Creating custom product pages requires a few things:

  • You must design and upload a new set of screenshots and app previews through App Store Connect.
  • Each custom product page needs unique metadata, which could be different calls to action, seasonal themes, or value props.
  • You can create up to 35 custom product pages per app, but you’ll want to be intentional about what each one highlights.
  • Once approved by Apple, these pages can be assigned to specific ad groups or keywords inside your ASA campaign.

For example, if you’re running a meditation app, you might build one page emphasizing sleep content and another emphasizing stress relief.

Then, when a user searches [meditation for sleep], your ASA campaign can direct them to the custom page showing your sleep-focused content.

These variations not only improve relevance, but they can meaningfully lift conversion rates when executed properly.

Since ASA doesn’t allow you to change much else about your ad creative, this is one of the few levers you can pull to align creative with user intent.

Common Mistakes That Can Derail Performance

Even seasoned marketers trip over Apple Search Ads’ simplicity. It’s not a complicated platform, but it is easy to get wrong if you treat it like something it’s not.

1. Too Much Search Match

One of the most common missteps is relying too heavily on search match. It sounds like a time-saver, but it often matches your app to irrelevant or low-converting keywords.

If you do use it, pair it with a discovery campaign and monitor the search terms closely.

2. Not Using Custom Product Pages

Another pitfall is ignoring custom product pages. Most advertisers just run with the default App Store listing, missing an easy opportunity to align visuals with user intent.

It’s a mistake that can silently eat away at your conversion rate.

3. Bid Stagnation

Then, there’s bid stagnation. ASA doesn’t come with automated bid rules, which means if you’re not manually adjusting CPTs, your performance will erode over time.

4. Forgetting Negative Keywords

Finally, many marketers forget to actively review negative keyword opportunities.

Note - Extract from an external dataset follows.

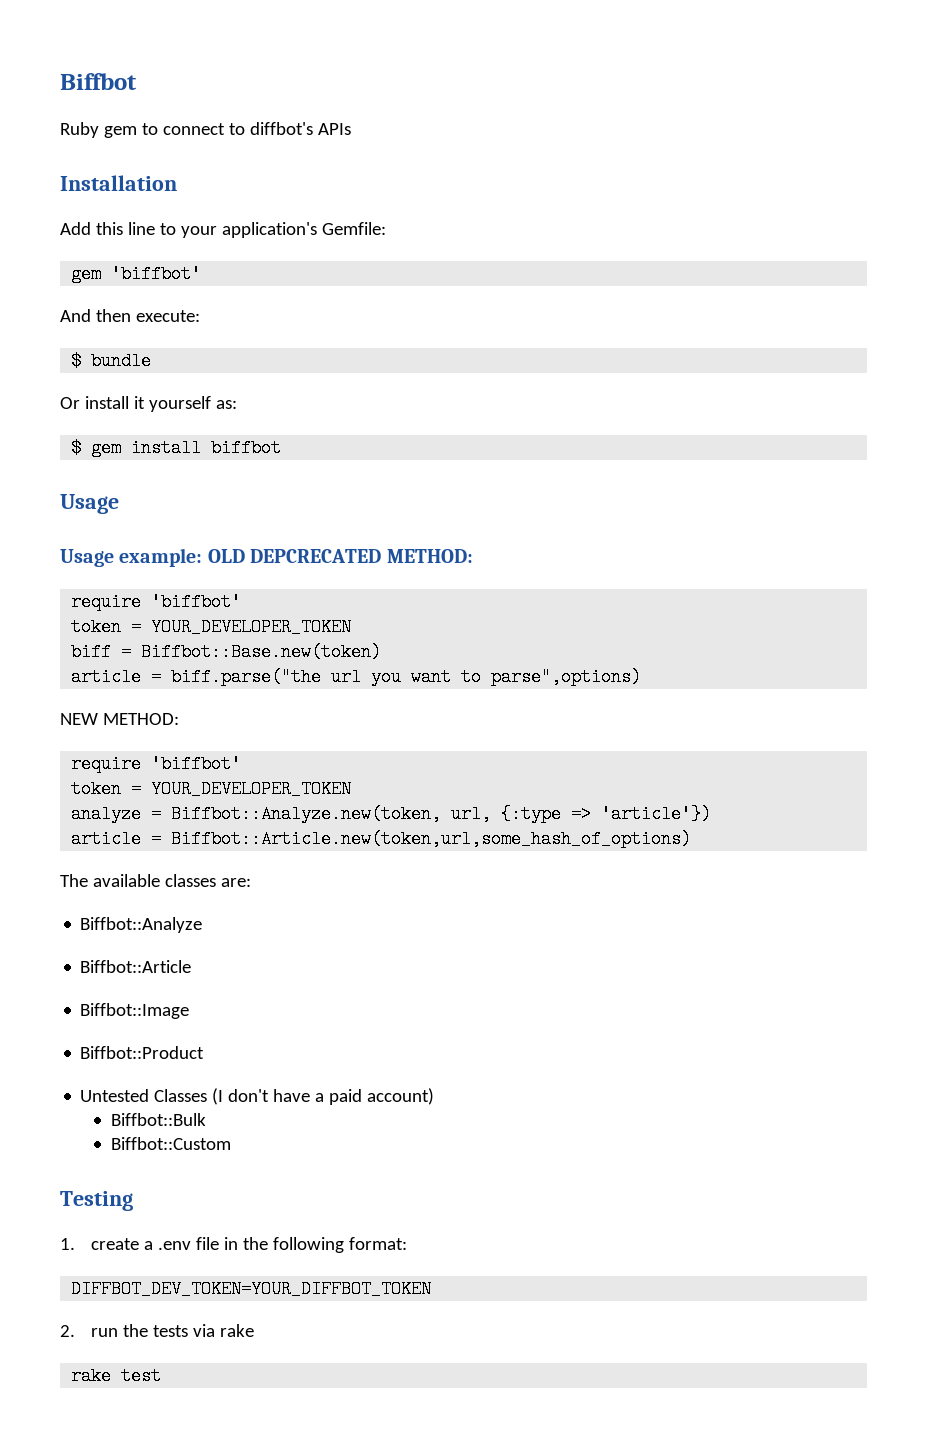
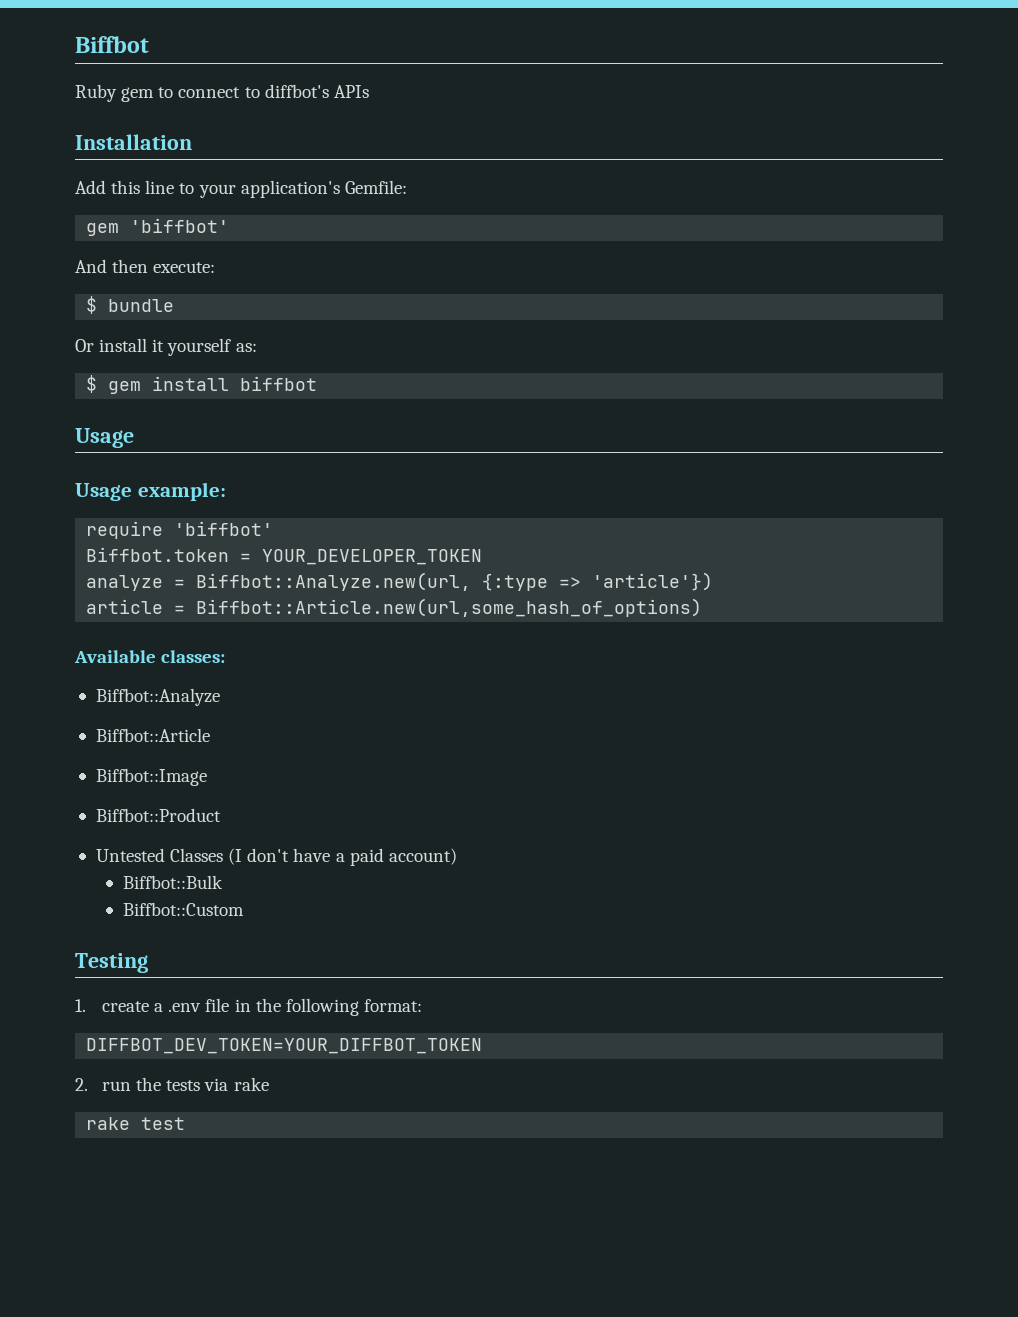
[207,549,473,563] [71,593,242,611] [71,618,352,636] [71,643,382,661] [71,668,642,686] [60,713,179,725] [71,755,242,773] [71,780,122,798] OLD DEPCRECATED METHOD: // require 'biffbot' // token = YOUR_DEVELOPER_TOKEN // biff = Biffbot::Base.new(token) // article = biff.parse("the url you want to parse",options) // NEW METHOD: // require 'biffbot' // token -> [86,521,274,539] [86,547,230,562] // require 'biffbot' // Biffbot.token
[171,805,492,823] Biffbot::Analyze.new(token, url, -> [196,572,472,591] Biffbot::Analyze.new(url,
[171,830,692,848] [60,874,251,887] Biffbot::Article.new(token,url,some_hash_of_options) // The available classes are: -> [196,598,703,617] [74,650,226,663] Biffbot::Article.new(url,some_hash_of_options) // Available classes:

If you’re not trimming irrelevant traffic, you’re probably paying for taps that will never convert.

The good news? Most of these mistakes are fixable once you know what to look for and take the time to make deliberate optimizations.

The Bottom Line: Is Apple Search Ads Worth It?

If you market an app, or even plan to in the future, Apple Search Ads is absolutely worth testing.

It puts your brand in front of users with the highest purchase intent available in the app ecosystem.

While it lacks some of the advanced audience targeting of other ad platforms, it compensates with simplicity, clear keyword intent, and an ecosystem designed for conversions, not just clicks.

Like any paid media channel, success comes from thoughtful campaign structure, active management, and the willingness to iterate.

If you’ve been putting Apple Search Ads on the back burner, now’s the time to give it the attention it deserves.